BEGIN STUDY TEXT
Bridgerton 2: Kamasutra Chic & Colonial Racism
The second season of Bridgerton just dropped two days ago on Netflix India. I heard about it last year when a well-read (but admittedly elitist & shallow) friend raved about it most sincerely. A Regency-era tale cast with actors of colour. Historical inaccuracy, creative liberty or just Netflix’s formula of woke agenda?
Race-blindness is still racism
It didn’t matter. I found it just cheesy enough to be binge-satisfying and paced well enough to not drain my reserves. As part of the lead-in publicity to the second season, I read an article criticising this choice of casting. Written by a person of colour, it suggested that having black people be British peerage was not just tokenism. It actively erased the history of racism of this class of people. That did give me pause.
END STUDY TEXT
BEGIN DATA SUPPLIED
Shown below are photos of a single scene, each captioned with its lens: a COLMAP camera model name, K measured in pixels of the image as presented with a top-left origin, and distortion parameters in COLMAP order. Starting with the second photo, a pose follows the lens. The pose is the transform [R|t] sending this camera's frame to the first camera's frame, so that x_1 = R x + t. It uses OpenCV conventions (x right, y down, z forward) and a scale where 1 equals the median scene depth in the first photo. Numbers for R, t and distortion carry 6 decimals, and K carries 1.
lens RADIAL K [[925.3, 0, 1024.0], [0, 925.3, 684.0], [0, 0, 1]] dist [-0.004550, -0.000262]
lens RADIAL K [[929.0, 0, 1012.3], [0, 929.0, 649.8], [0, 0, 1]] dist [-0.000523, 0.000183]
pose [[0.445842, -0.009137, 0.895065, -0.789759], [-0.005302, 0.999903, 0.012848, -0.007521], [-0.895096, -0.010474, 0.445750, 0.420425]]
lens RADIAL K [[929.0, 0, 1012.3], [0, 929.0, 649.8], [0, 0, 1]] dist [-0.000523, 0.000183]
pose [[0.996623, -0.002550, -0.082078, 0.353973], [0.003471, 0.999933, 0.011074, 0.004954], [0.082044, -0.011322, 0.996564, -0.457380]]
END DATA SUPPLIED
**TASK SET:**
1) The Bridgerton review asks a question about the show's casting of actors of color. List the possible explanations that the question offers.
2) In the Bridgerton review, who wrote the article criticizing the show's casting choice?
The records have no connection to the Bridgerton review.

**ANSWERS IN ORDER:**
1)
- Historical inaccuracy
- Creative liberty
- Netflix's formula of woke agenda

2) A person of color.